Unfortunately, there was no built-in or default behaviour to retry the task or resolve the error in another way. There were some built-in features that could be used to make this functionality ourselves including the after_error callback and the throttling mechanism.

To resolve these issues, we implemented our own custom error handling logic: we rescued (caught) the errors, retried the process with linear backoff, and logged the error if it persisted. This helped ensure that we could run the task continuously without human intervention for as long as possible, preventing intermittent issues from halting task progress, while still keeping track of what was causing errors.

Logging and Metrics Collection

The Maintenance Tasks gem provided a dashboard for viewing the status of tasks, but it did not provide any logging or metrics collection.

Image

We wanted to increase observability, so we added logging using our logging provider LogDNA/Mezmo and metrics collection with DataDog and StatsD.
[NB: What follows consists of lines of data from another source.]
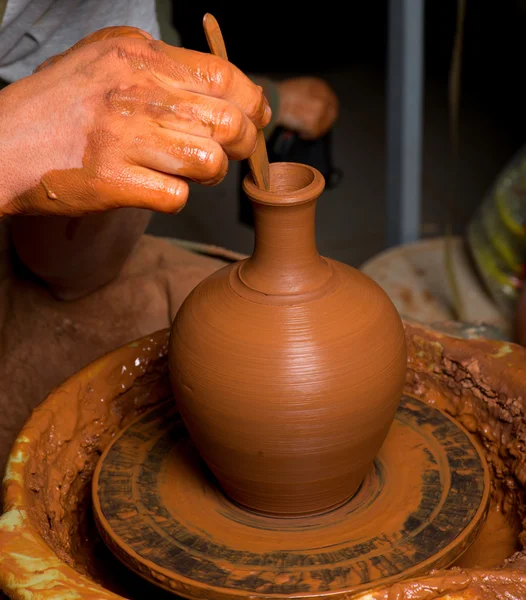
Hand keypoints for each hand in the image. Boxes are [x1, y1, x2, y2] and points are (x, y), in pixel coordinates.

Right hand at [0, 27, 269, 216]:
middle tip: (228, 153)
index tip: (256, 118)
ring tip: (187, 170)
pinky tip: (154, 186)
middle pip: (228, 123)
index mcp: (138, 56)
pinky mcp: (113, 180)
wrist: (4, 144)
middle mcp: (135, 91)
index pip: (224, 76)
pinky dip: (174, 197)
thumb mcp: (108, 62)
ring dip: (207, 173)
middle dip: (242, 145)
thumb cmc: (60, 107)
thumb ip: (164, 70)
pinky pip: (177, 197)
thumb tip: (228, 93)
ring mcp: (123, 137)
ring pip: (209, 161)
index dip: (251, 103)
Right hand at [275, 77, 337, 139]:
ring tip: (300, 128)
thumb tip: (314, 110)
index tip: (321, 119)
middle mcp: (323, 96)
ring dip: (312, 130)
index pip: (332, 102)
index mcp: (320, 86)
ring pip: (322, 126)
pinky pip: (313, 133)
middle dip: (322, 124)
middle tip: (312, 128)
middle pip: (331, 115)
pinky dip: (306, 135)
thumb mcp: (301, 88)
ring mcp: (319, 110)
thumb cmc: (280, 96)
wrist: (272, 101)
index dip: (327, 113)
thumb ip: (312, 95)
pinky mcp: (313, 122)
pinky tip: (298, 131)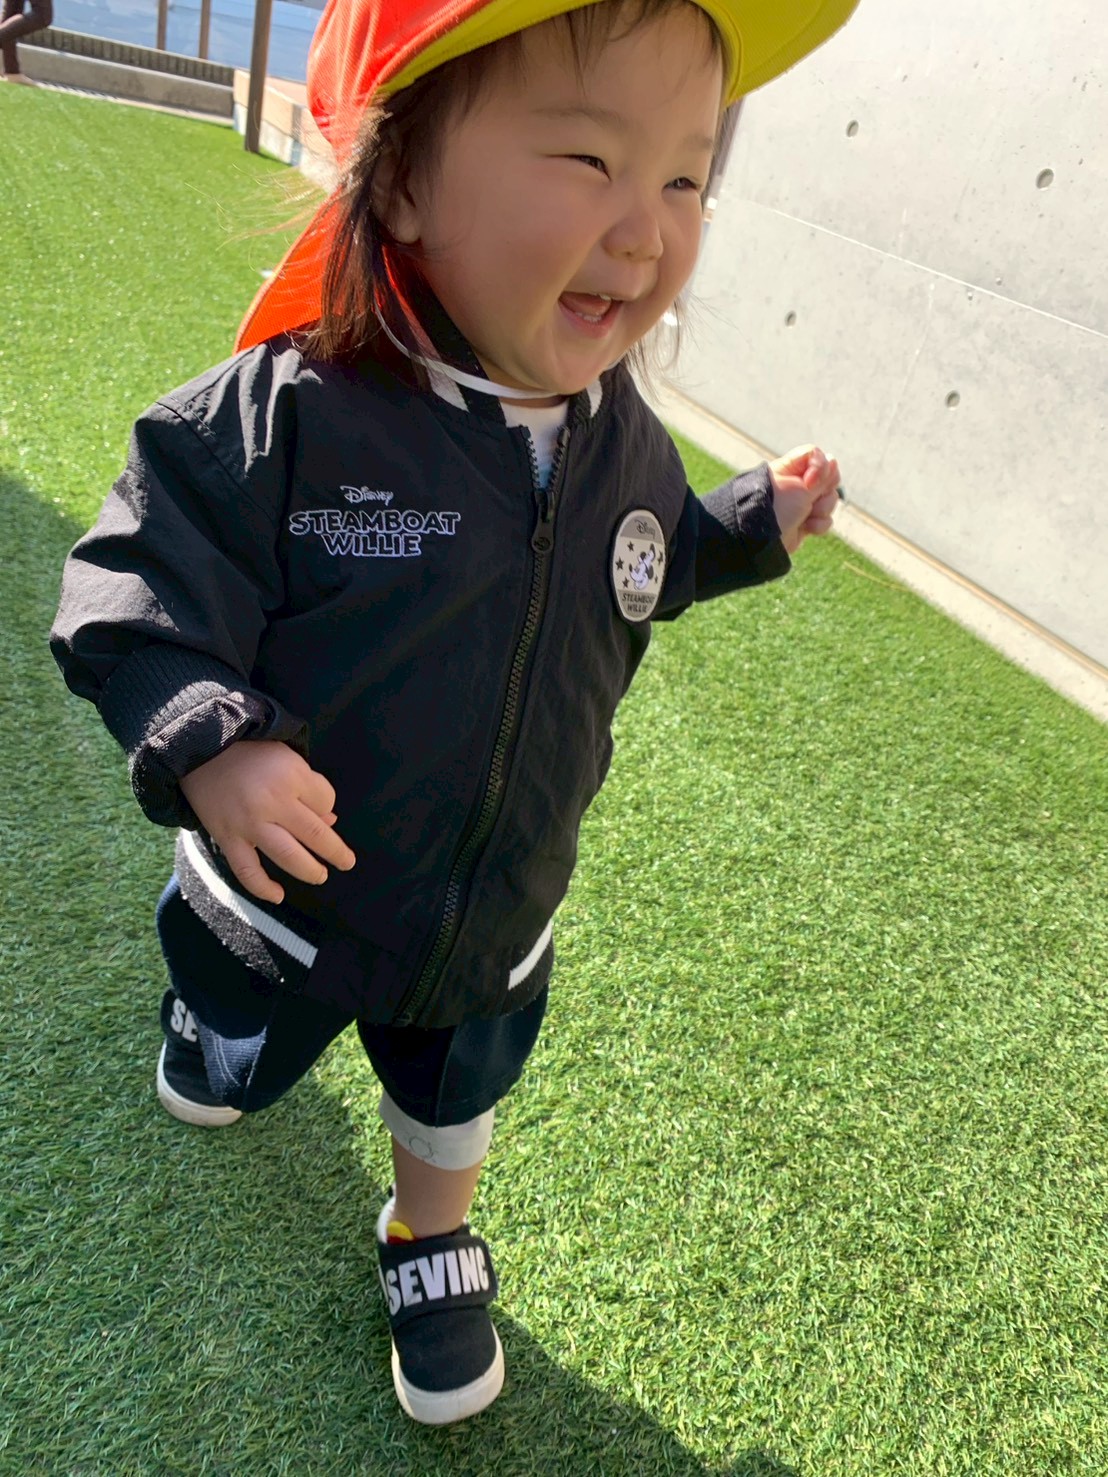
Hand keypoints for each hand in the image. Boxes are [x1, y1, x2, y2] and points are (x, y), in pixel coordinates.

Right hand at [179, 740, 355, 903]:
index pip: (325, 802)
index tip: (323, 812)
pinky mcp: (227, 838)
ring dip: (309, 871)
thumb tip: (329, 821)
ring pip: (288, 856)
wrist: (200, 752)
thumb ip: (310, 787)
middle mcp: (272, 803)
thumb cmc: (250, 753)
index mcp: (291, 777)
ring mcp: (249, 824)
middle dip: (335, 852)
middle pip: (315, 834)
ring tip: (320, 876)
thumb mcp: (287, 758)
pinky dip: (262, 887)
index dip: (328, 810)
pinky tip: (278, 896)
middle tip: (346, 863)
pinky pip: (247, 870)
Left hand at [768, 445, 840, 553]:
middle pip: (827, 479)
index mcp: (789, 468)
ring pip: (829, 500)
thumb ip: (822, 475)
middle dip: (825, 492)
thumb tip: (832, 460)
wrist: (764, 540)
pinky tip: (807, 528)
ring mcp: (801, 504)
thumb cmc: (778, 509)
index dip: (820, 467)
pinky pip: (824, 519)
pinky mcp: (805, 522)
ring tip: (807, 517)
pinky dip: (819, 524)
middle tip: (811, 499)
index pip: (815, 455)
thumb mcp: (801, 488)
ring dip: (822, 509)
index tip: (810, 482)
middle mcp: (795, 484)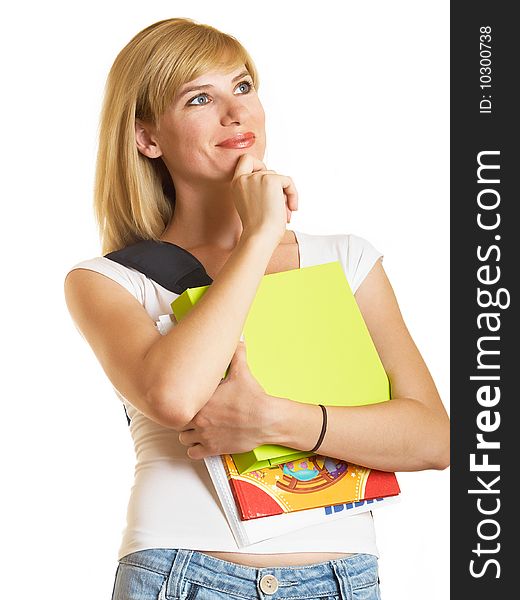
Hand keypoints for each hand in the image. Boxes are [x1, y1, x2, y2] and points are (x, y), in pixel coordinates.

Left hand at [178, 340, 271, 459]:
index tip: (186, 400)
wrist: (266, 419)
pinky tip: (202, 442)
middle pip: (178, 421)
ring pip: (183, 438)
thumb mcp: (242, 372)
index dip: (181, 402)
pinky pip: (192, 453)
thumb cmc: (253, 398)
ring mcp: (205, 435)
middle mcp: (199, 419)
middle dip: (184, 418)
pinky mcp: (213, 449)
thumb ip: (236, 355)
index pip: (178, 402)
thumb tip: (238, 341)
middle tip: (193, 414)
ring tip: (197, 428)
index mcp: (202, 400)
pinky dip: (195, 449)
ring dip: (188, 434)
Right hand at [231, 154, 297, 244]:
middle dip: (277, 189)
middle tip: (281, 207)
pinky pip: (288, 181)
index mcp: (236, 184)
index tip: (267, 178)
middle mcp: (244, 178)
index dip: (259, 164)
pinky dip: (293, 194)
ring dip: (285, 195)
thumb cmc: (258, 229)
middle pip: (268, 171)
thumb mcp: (253, 205)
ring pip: (279, 178)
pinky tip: (292, 209)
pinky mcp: (271, 180)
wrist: (259, 236)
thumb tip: (281, 182)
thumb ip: (260, 190)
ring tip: (285, 212)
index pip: (246, 160)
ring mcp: (257, 177)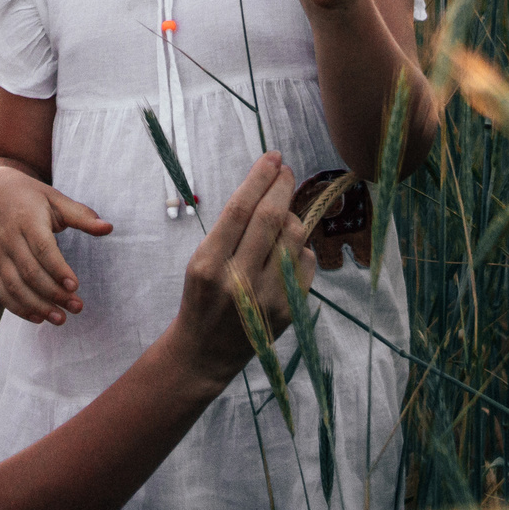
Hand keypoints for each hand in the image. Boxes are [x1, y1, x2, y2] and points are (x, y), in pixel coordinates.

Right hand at [0, 161, 113, 325]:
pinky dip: (18, 308)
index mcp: (27, 219)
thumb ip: (81, 215)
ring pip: (14, 286)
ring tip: (61, 319)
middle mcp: (8, 238)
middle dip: (53, 293)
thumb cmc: (31, 198)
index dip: (58, 269)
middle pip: (29, 271)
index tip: (75, 286)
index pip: (42, 248)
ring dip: (37, 306)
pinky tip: (38, 318)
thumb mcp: (55, 199)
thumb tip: (109, 228)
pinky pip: (1, 292)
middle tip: (77, 307)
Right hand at [172, 154, 315, 380]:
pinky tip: (285, 252)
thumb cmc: (202, 298)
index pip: (240, 209)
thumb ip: (232, 230)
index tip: (272, 158)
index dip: (259, 178)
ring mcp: (268, 298)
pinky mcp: (289, 310)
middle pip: (271, 218)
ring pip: (295, 237)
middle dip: (282, 186)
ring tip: (280, 217)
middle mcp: (240, 281)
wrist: (205, 352)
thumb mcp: (201, 262)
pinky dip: (300, 248)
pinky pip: (306, 262)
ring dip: (291, 217)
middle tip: (285, 169)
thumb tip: (269, 189)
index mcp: (209, 265)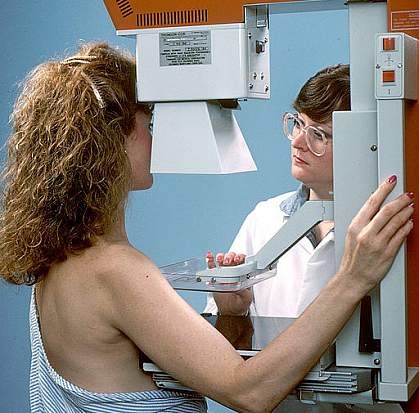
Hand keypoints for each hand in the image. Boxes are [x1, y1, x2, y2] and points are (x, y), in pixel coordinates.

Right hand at [206, 251, 251, 314]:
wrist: (231, 311)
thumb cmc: (241, 303)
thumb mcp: (246, 297)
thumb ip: (244, 290)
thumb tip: (240, 284)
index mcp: (242, 274)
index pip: (242, 261)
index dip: (240, 257)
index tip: (238, 259)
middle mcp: (233, 271)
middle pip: (231, 258)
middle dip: (230, 256)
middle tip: (229, 261)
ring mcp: (224, 273)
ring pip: (222, 260)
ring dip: (221, 256)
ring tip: (220, 259)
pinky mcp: (215, 277)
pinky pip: (211, 267)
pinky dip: (210, 260)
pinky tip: (209, 256)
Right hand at [338, 175, 413, 293]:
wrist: (352, 279)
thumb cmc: (352, 259)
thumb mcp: (351, 236)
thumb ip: (364, 222)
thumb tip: (377, 208)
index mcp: (355, 226)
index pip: (372, 203)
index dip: (383, 190)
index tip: (391, 182)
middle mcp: (366, 234)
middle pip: (387, 210)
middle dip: (400, 200)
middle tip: (408, 195)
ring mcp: (377, 243)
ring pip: (396, 222)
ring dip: (406, 212)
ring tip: (411, 207)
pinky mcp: (387, 253)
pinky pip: (401, 236)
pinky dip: (407, 226)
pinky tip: (410, 222)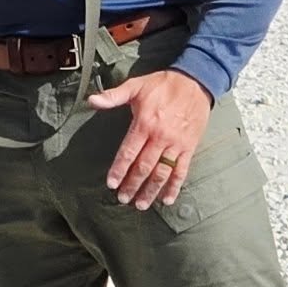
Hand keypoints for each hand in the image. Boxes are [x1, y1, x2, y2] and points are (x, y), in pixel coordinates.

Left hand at [88, 68, 212, 208]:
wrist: (195, 81)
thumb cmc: (162, 84)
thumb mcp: (136, 86)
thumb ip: (113, 96)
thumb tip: (92, 100)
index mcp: (145, 123)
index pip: (129, 152)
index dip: (119, 169)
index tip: (111, 184)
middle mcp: (160, 137)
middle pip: (144, 167)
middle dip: (132, 185)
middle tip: (123, 199)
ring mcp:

This allowed us to determine how many users had been processed, how many API calls had been made, and how many errors had occurred.

It also allowed us to observe whether our migration script was working properly, with new payment syncing webhook payloads from third party APIs being sent to the payment syncing cluster instead of the main cluster.

Image

The image above is from a DataDog dashboard I created. The light blue bars represent the number of payment syncing webhook payloads received by the main cluster, and the dark blue bars represent the number of payment syncing webhook payloads received by the payment syncing cluster.

At the beginning, requests are being sent to the main cluster, then forwarded to the payment syncing cluster, so both bars are the same height.

As we run the migration script over the course of 72 hours, setting the third party API webhook endpoint for each user/card to the payment syncing cluster instead of the main cluster, we observe the number of requests sent to the main cluster decreasing to nearly 0%, and the number of requests sent to the payment syncing cluster increasing to nearly 100%.

Impact

In the end, I was able to make a significant impact on Drop's infrastructure and migration processes.

By moving payment syncing to a separate Kubernetes cluster and running this large webhook endpoint migration, we were able to scale it independently from the rest of our infrastructure, reduce the load on the main Kubernetes cluster by 68%, and reduce webhook response time by 84%.

By establishing a framework for executing long-running scripts, we were able to allow developers to run efficient and observable migrations without blocking the production deployment pipeline.

This was just one of the two major projects I worked on during my 4-month internship at Drop, and overall I'm proud of the impact I made.